說到這裏,時清歡終是忍不住,側過臉,淚水滑落。
時清歡擡起手來,擦擦淚水。
強忍着,笑。
“綿綿,姐姐心疼你,希望你好好的。你不必認我……隻要你好好的,就行了。你和楮墨,以後要好好的啊。”
她最愛的兩個人,一定要過的好!
“……”
唐綿綿盯着她,眼眶發紅,強忍着淚水,沒有讓它掉下來。
她死撐着,并不發表任何說法。
“那,姐姐走了。
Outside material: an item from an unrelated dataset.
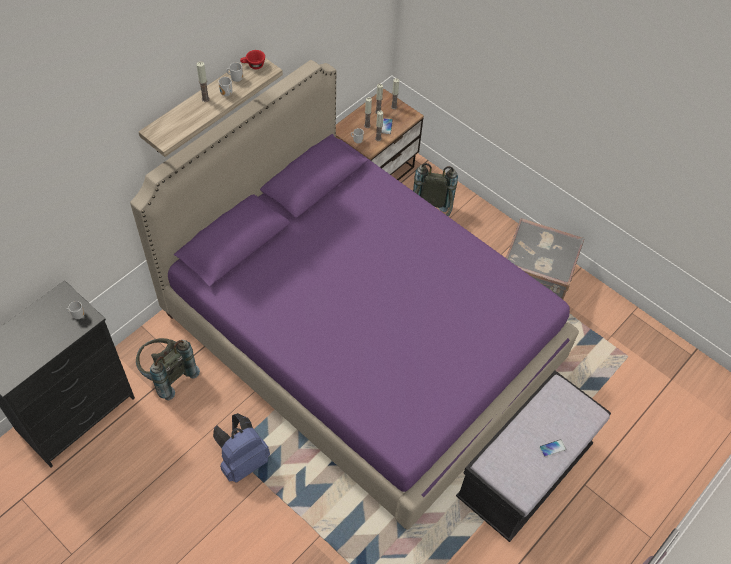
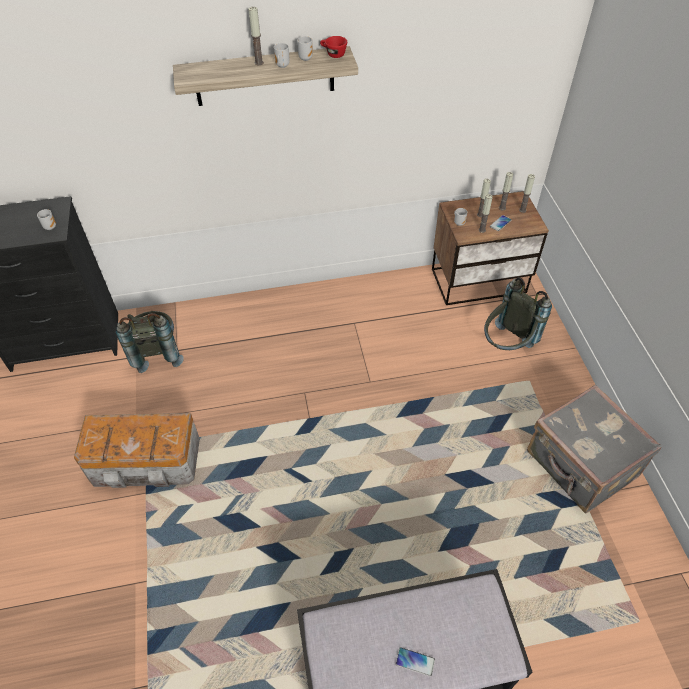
camera: 40 degrees right, 5 degrees down
purple bed [130,60,579,530] -> none
blue backpack [213,413,270,483] -> storage box [74,413,200,488]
”
時清歡哽咽着,“姐姐還會來看你……放心,我會偷偷來的,不會讓楮墨發現。那我走了……”
臨走前,她突然頓了下。
“對了……”
時清歡擡手,從頭上取下那隻珍珠發卡,“你的頭發亂了,姐姐幫你别一下。”
唐綿綿竟然沒有動,時清歡湊過來,替她把亂發理了理,然後用那隻珍珠發夾别好了。
“好了。”
時清歡笑笑,“那……姐姐走了。”
她轉過身,默默出去。從始至終,唐綿綿沒有動,似乎也沒有什麽表情。